**WHAT YOU WILL DO**
Your answer must be an exact copy of the records below, with no pictures in it.

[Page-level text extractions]
-- -- --

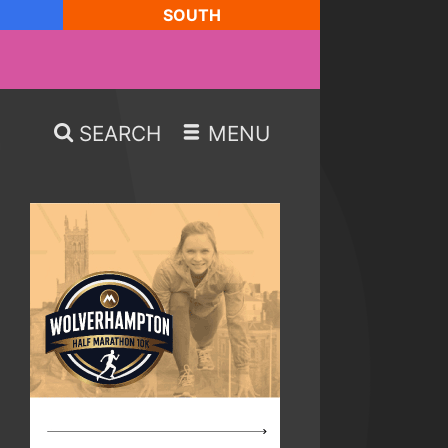
SOUTH
SEARCH
MENU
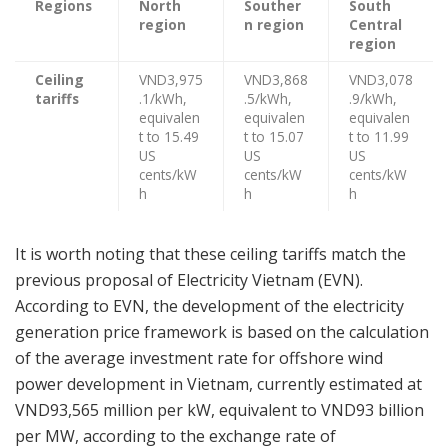
Regions
North
Souther
South
region
n region
Central
region
Ceiling
VND3,975
VND3,868
VND3,078
tariffs
.1/kWh,
.5/kWh,
.9/kWh,
equivalen
equivalen
equivalen
t to 15.49
t to 15.07
t to 11.99
US
US
US
cents/kW
cents/kW
cents/kW
h
h
h
It is worth noting that these ceiling tariffs match the
previous proposal of Electricity Vietnam (EVN).
According to EVN, the development of the electricity
generation price framework is based on the calculation
of the average investment rate for offshore wind
power development in Vietnam, currently estimated at
VND93,565 million per kW, equivalent to VND93 billion
per MW, according to the exchange rate of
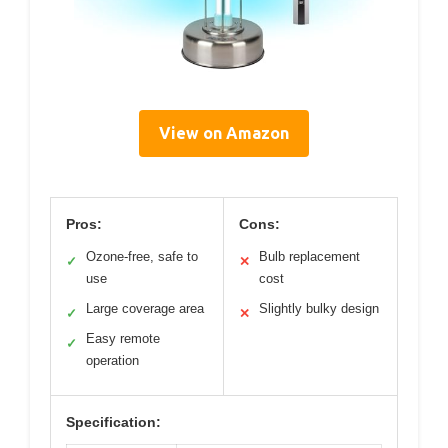
View on Amazon
Pros:
Cons:
Ozone-free, safe to
Bulb replacement
✓
✕
use
cost
Large coverage area
Slightly bulky design
✓
✕
Easy remote
✓
operation
Specification:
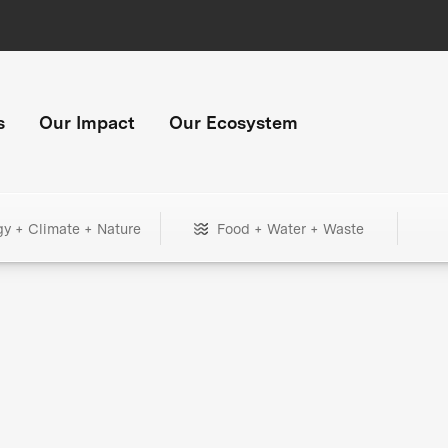
s
Our Impact
Our Ecosystem
gy + Climate + Nature
Food + Water + Waste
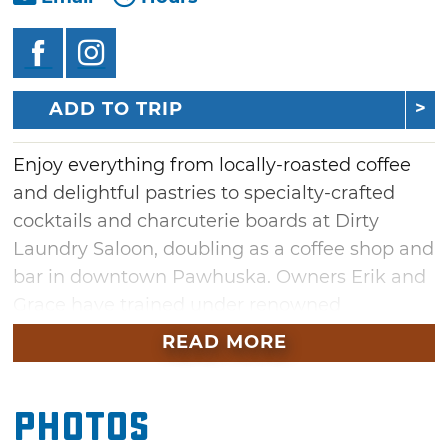
ADD TO TRIP
Enjoy everything from locally-roasted coffee
and delightful pastries to specialty-crafted
cocktails and charcuterie boards at Dirty
Laundry Saloon, doubling as a coffee shop and
bar in downtown Pawhuska. Owners Erik and
Grace have trained under renowned
bartenders Dick Bradsell (Espresso Martini
READ MORE
inventor), Tony Conigliaro ("Liquid
Intelligence" author) and Mr. Lyan (World's
Photos
Best Bar winner), and are bringing their
extensive learned skills to Osage County.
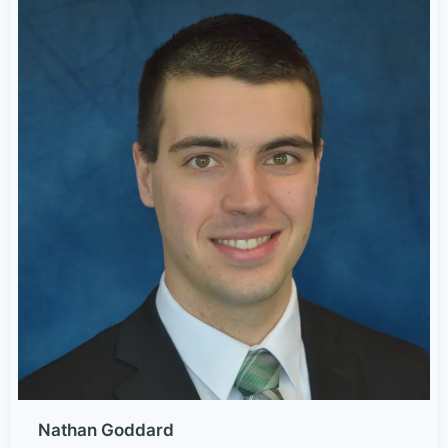
Nathan Goddard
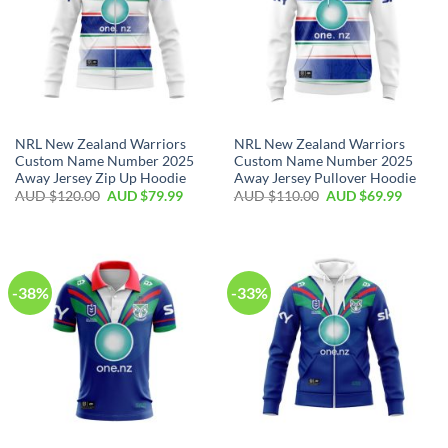
NRL New Zealand Warriors
NRL New Zealand Warriors
Custom Name Number 2025
Custom Name Number 2025
Away Jersey Zip Up Hoodie
Away Jersey Pullover Hoodie
AUD $
120.00
AUD $
79.99
AUD $
110.00
AUD $
69.99
-38%
-33%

-- -- --

**SOLUTION BELOW**
SOUTH
SEARCH
MENU
Regions
North
Souther
South
region
n region
Central
region
Ceiling
VND3,975
VND3,868
VND3,078
tariffs
.1/kWh,
.5/kWh,
.9/kWh,
equivalen
equivalen
equivalen
t to 15.49
t to 15.07
t to 11.99
US
US
US
cents/kW
cents/kW
cents/kW
h
h
h
It is worth noting that these ceiling tariffs match the
previous proposal of Electricity Vietnam (EVN).
According to EVN, the development of the electricity
generation price framework is based on the calculation
of the average investment rate for offshore wind
power development in Vietnam, currently estimated at
VND93,565 million per kW, equivalent to VND93 billion
per MW, according to the exchange rate of
View on Amazon
Pros:
Cons:
Ozone-free, safe to
Bulb replacement
✓
✕
use
cost
Large coverage area
Slightly bulky design
✓
✕
Easy remote
✓
operation
Specification:
s
Our Impact
Our Ecosystem
gy + Climate + Nature
Food + Water + Waste
ADD TO TRIP
Enjoy everything from locally-roasted coffee
and delightful pastries to specialty-crafted
cocktails and charcuterie boards at Dirty
Laundry Saloon, doubling as a coffee shop and
bar in downtown Pawhuska. Owners Erik and
Grace have trained under renowned
bartenders Dick Bradsell (Espresso Martini
READ MORE
inventor), Tony Conigliaro ("Liquid
Intelligence" author) and Mr. Lyan (World's
Photos
Best Bar winner), and are bringing their
extensive learned skills to Osage County.
Nathan Goddard
NRL New Zealand Warriors
NRL New Zealand Warriors
Custom Name Number 2025
Custom Name Number 2025
Away Jersey Zip Up Hoodie
Away Jersey Pullover Hoodie
AUD $
120.00
AUD $
79.99
AUD $
110.00
AUD $
69.99
-38%
-33%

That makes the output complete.